# Problem requirements:
Return the passage from the vacation rental text below word for word, starting at "Basic Knowledge is" and ending at "available to you.".

##### Selected text #####

People all over the world have recently been supplementing their income through renting out spaces in their homes as vacation rentals. Whether you’re an experienced host, just getting started, or are still thinking about whether you should get in on the action, we want to help you decipher the wealth of information at your fingertips to make the most of your property’s potential.

The tricky thing about working with data is taking all the new terms and graphs and extracting not just the basic information, but understanding the underlying reason for why these specific qualities can increase or decrease the profitability of your vacation rental. To illustrate this, we’ve taken raw stats presented by AirDNA to educate you about what real-life practical solutions you can use to increase your occupancy.

Basic Knowledge is Power

With the growing demand for vacation rentals, there is an increasing availability of data service companies that give hosts the information they need to maximize profits from their vacation properties. Here, you’ll find a quick breakdown of the different kinds of details available to you.

Basic Stats

Most vacation rental reports will include basic information about your chosen city, including population, number of homes in the city, and the average income of its residents. At AirDNA, they go a step further and provide a basic breakdown of how many of each type of rental property is available. This is important because it can identify what kinds of properties are the most common or show you a niche market without much competition that you can take advantage of. AirDNA provides data using only actively rented properties to ensure that the information is accurate and practical.

##### Records provided #####

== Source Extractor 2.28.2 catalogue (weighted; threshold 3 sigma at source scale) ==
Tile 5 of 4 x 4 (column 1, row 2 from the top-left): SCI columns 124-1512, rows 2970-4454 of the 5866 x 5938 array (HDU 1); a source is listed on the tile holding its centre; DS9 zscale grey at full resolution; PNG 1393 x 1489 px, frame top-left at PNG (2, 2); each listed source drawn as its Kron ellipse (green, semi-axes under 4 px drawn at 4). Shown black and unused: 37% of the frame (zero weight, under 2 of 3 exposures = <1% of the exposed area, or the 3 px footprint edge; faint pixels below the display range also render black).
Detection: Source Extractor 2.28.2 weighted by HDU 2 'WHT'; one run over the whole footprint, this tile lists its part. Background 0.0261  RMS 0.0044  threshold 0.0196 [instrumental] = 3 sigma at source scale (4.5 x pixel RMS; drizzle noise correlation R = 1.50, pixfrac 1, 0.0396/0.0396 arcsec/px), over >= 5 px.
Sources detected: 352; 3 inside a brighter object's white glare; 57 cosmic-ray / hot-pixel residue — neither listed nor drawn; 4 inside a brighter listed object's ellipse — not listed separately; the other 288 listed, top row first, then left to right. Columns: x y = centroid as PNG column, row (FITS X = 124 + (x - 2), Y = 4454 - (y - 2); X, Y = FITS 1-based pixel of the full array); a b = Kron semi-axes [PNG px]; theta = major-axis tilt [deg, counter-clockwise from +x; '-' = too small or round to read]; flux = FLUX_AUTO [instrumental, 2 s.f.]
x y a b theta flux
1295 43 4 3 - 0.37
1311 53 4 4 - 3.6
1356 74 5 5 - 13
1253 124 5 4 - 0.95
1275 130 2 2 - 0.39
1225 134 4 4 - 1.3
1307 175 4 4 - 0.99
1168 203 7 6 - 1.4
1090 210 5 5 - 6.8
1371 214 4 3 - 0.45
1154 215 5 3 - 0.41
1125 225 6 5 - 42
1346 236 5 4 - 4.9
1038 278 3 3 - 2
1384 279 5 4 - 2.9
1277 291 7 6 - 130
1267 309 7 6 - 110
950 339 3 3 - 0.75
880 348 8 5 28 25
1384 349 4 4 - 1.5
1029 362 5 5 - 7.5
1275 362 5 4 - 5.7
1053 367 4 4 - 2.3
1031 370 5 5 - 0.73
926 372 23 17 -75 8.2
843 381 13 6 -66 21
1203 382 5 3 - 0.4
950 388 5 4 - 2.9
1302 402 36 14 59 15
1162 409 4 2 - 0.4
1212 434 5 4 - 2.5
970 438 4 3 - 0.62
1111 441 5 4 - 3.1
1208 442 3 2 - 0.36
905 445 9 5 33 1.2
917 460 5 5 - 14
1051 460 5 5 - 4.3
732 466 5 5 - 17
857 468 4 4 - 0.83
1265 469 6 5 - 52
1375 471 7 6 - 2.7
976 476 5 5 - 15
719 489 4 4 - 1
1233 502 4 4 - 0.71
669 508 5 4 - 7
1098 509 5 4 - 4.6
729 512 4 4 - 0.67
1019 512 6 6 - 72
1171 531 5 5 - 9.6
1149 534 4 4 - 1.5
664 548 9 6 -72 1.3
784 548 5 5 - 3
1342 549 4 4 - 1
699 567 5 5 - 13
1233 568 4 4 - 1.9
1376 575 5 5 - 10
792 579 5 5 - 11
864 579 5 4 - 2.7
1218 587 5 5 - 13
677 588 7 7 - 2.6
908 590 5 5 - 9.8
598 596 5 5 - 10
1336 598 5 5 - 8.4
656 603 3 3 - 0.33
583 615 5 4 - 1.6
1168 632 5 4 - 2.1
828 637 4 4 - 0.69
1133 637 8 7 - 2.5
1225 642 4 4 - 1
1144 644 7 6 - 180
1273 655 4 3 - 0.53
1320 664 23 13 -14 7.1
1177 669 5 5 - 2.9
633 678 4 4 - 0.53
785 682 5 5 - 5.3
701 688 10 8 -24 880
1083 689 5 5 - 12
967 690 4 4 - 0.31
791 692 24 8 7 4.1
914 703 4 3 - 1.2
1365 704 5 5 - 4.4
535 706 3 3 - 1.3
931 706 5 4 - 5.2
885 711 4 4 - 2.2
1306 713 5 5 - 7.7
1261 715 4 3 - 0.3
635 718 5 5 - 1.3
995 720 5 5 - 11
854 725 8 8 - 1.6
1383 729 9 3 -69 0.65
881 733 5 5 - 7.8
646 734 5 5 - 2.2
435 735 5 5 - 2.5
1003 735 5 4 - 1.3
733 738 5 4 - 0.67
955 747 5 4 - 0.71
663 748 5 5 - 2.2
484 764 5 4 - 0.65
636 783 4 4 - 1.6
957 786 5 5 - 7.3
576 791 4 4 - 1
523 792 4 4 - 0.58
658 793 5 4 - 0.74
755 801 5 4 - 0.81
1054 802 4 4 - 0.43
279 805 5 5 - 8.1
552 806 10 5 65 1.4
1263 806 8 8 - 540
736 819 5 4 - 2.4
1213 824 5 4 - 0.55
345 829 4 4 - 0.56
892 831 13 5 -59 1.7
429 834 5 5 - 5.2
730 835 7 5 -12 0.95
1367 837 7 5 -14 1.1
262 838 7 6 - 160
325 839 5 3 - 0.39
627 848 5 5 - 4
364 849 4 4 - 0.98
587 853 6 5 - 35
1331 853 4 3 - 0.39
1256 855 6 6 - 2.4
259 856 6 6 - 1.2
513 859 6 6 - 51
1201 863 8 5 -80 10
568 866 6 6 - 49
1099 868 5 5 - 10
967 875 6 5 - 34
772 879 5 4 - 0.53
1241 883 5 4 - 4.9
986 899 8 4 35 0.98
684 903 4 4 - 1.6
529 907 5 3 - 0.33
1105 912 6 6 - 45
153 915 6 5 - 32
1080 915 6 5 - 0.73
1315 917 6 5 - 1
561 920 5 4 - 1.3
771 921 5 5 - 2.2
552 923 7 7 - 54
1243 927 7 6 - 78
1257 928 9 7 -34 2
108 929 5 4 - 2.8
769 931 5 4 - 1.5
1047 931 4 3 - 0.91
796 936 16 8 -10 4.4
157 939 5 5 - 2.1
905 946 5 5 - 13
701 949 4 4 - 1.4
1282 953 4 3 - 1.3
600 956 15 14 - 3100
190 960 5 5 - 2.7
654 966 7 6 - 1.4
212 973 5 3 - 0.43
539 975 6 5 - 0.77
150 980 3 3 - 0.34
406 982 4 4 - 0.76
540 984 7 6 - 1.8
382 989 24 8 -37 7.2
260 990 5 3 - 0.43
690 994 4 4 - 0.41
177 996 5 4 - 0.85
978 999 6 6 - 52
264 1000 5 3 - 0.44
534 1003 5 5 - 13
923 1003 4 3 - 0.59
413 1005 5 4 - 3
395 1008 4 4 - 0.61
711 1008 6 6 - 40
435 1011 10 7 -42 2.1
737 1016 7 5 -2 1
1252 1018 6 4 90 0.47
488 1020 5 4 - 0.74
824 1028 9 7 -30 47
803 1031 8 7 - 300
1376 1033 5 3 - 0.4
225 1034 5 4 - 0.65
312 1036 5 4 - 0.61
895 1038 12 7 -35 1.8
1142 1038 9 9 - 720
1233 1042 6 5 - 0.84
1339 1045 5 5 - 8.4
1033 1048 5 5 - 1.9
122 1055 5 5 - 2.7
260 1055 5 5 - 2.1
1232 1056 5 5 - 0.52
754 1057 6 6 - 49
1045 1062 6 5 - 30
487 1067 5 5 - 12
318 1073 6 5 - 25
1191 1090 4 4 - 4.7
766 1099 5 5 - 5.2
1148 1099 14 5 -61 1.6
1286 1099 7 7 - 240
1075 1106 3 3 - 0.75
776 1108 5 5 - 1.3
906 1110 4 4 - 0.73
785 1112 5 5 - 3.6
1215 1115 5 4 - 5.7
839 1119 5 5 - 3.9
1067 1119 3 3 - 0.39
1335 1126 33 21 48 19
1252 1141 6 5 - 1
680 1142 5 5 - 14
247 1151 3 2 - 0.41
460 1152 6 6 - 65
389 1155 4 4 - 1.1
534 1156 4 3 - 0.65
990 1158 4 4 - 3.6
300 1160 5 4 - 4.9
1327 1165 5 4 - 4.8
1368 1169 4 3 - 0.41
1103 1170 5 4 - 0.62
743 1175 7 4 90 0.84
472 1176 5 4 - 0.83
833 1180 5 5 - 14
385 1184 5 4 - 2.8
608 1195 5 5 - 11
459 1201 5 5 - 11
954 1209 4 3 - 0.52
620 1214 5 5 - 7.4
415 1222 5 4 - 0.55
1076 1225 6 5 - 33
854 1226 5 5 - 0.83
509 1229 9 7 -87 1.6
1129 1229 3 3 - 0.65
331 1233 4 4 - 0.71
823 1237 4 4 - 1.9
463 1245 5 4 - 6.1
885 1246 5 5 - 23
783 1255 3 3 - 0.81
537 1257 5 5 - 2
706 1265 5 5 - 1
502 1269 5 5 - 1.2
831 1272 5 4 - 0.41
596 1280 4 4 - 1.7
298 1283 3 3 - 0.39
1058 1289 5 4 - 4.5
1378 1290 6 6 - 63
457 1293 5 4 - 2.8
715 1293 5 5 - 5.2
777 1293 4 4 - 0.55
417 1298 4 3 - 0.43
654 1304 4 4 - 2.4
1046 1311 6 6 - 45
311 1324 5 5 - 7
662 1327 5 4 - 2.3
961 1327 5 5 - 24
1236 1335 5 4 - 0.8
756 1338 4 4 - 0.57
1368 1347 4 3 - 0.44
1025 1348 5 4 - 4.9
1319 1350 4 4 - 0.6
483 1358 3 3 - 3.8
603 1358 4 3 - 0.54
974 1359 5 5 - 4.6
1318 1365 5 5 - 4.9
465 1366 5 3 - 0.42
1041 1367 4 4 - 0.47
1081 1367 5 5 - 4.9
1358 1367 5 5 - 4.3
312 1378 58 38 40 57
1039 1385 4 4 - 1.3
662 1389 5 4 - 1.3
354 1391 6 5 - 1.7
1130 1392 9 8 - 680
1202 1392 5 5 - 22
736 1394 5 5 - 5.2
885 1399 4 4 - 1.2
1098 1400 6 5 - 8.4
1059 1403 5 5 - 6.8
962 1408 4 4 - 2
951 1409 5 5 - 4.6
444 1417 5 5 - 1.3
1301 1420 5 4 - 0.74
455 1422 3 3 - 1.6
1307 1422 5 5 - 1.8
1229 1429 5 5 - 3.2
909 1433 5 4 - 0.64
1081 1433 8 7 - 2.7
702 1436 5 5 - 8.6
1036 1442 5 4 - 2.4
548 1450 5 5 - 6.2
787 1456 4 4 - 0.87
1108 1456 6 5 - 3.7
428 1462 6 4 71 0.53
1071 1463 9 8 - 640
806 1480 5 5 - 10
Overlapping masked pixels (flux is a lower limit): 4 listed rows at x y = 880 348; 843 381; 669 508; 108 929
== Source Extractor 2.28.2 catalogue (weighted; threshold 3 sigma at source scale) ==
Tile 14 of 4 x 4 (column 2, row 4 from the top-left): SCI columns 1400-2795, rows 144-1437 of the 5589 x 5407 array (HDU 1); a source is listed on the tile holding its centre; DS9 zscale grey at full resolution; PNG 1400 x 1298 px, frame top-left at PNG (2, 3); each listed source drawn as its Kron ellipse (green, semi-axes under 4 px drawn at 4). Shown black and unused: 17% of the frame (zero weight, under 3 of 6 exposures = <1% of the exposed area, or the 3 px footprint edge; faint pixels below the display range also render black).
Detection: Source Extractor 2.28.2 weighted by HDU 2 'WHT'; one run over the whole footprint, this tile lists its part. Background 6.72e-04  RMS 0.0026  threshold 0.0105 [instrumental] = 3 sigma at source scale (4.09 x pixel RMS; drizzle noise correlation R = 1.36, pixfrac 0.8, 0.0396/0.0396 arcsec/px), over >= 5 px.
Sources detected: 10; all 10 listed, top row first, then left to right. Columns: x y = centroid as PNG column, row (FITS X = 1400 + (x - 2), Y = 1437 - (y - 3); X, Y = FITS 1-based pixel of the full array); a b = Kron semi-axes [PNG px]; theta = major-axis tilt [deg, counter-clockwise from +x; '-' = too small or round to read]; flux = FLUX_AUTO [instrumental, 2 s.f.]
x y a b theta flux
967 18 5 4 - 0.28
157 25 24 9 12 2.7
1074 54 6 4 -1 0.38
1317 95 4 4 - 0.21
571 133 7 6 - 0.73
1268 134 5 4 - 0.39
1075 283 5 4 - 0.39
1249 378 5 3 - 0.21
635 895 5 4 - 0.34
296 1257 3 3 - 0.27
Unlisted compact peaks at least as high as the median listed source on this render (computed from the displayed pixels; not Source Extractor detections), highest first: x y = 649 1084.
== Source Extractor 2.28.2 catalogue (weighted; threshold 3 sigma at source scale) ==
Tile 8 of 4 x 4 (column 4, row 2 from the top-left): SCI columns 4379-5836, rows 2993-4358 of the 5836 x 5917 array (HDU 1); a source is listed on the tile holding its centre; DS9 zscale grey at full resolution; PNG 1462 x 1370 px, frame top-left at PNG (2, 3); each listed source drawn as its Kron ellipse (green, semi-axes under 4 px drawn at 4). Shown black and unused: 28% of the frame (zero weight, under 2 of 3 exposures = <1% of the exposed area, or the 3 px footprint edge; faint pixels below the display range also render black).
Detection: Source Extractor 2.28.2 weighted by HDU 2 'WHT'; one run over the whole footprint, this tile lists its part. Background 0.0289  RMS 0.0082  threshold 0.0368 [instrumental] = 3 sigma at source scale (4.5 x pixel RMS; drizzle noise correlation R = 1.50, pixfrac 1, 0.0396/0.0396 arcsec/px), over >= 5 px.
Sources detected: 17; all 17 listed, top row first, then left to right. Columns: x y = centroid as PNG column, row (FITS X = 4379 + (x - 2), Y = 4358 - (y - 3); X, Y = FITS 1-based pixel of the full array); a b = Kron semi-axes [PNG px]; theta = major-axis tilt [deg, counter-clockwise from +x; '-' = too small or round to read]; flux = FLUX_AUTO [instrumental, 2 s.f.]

#####

# Final answer:
Basic Knowledge is Power

With the growing demand for vacation rentals, there is an increasing availability of data service companies that give hosts the information they need to maximize profits from their vacation properties. Here, you’ll find a quick breakdown of the different kinds of details available to you.